Tuesday, 2 September 2014

Xi As The Undoer Of Deng, Continued

I read a very interesting piece over at the Peking Review on Xi's apparent rejection of Deng's low-profile foreign policy, in contrast to the assertive policy of the Mao era:
A phrase that is making the rounds among China watchers is “tao guang yang hui.” I will not attempt to explain the concept: any brief explanation would hide too many nuances, and nuances are important here. I just watched an online debate amongst some of my more scholarly friends, and the battle was about different interpreteations of of the phrase.

One interpretation of the phrase is captured in Deng Xiaoping’s maxim “keep a low profile and bide your time, while also getting something accomplished.” Given the noises China has been making in the South China Sea, the East China Sea, the Indian frontier, and Hong Kong, it appears to some that China has abandoned the tao guang yang hui strategy altogether.
The piece echos a sentiment also expressed in response to the PRC government's announcement that Hong Kong was to be denied meaningful democracy: that the modern-day PRC government under the leadership of Xi Jinping had rejected the pragmatism of the Deng era.
Distrust of the Chinese Communist Party runs deep in Hong Kong, a city built largely by refugees from famine and party-sponsored political violence in mainland China. Deng Xiaoping understood this, and deftly worked around it.

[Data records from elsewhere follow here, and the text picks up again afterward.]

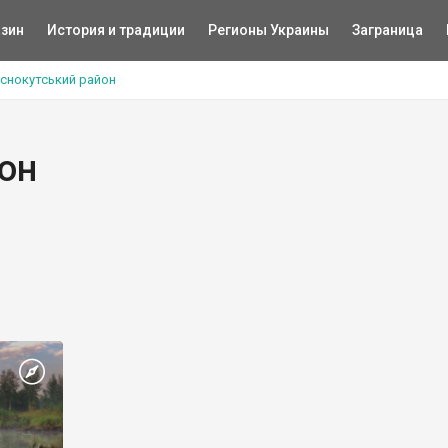
зин
История и традиции
Регионы Украины
Заграница
снокутський район
он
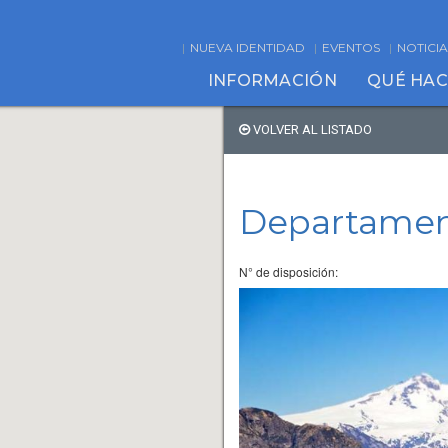
NUEVA IDENTIDAD
EVENTOS
NOTICIA
INFORMACIÓN
QUÉ HA
VOLVER AL LISTADO
Departamen
N° de disposición:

His formula for recovering Hong Kong from Britain in 1997—One Country, Two Systems—was an acknowledgment that the party's credibility in Hong Kong was low and that if it simply moved in and took over it would destroy public confidence and likely wreck the economy. Hence, Hong Kong was allowed to keep its British-style law courts and administration. And it was promised democratic elections for its future leaders.

Today's Chinese leadership shows far less willingness to embrace such political pragmatism, or to employ subtlety and compromise in its dealings with the territory.
For anyone who cared to look, the signs that Xi Jinping would strike a much more strident tone than the technocratic Hu/Wen team, or the mildly reformist governing style of Jiang Zemin, were there even before he assumed power. The turning point for me was the crack-down of 2011, when controversial Chinese artist Ai Weiwei was arrested, as well as many others. Back then I wrote:
It is easy to see where the impetus for this crack-down is coming from. We may be more than a year away from the beginning of Xi Jinping's reign, but it is hard not to see the same crude artlessness in these arrests that Xi has betrayed in many of his public pronouncements.

I hope I'm wrong, but I cannot rid myself of the idea that Xi's rule is going to be disastrous for both the CCP and China. It is hard not to think that we are seeing the end of the balancing act that the CCP has so successfully conducted these past 32 years, and the beginning of an unashamed totalitarianism which few in the CCP ranks want, even if their new leader apparently does. The relatively subtle touch introduced by Deng in 1979 risks being undone, if not the economic reforms of that year and later.
Everything we've seen this year, both internally in the "anti-corruption" campaign that seems to only find corruption amongst Xi Jinping's political enemies, and externally in the assertive tone of China's new foreign policy, supports this analysis.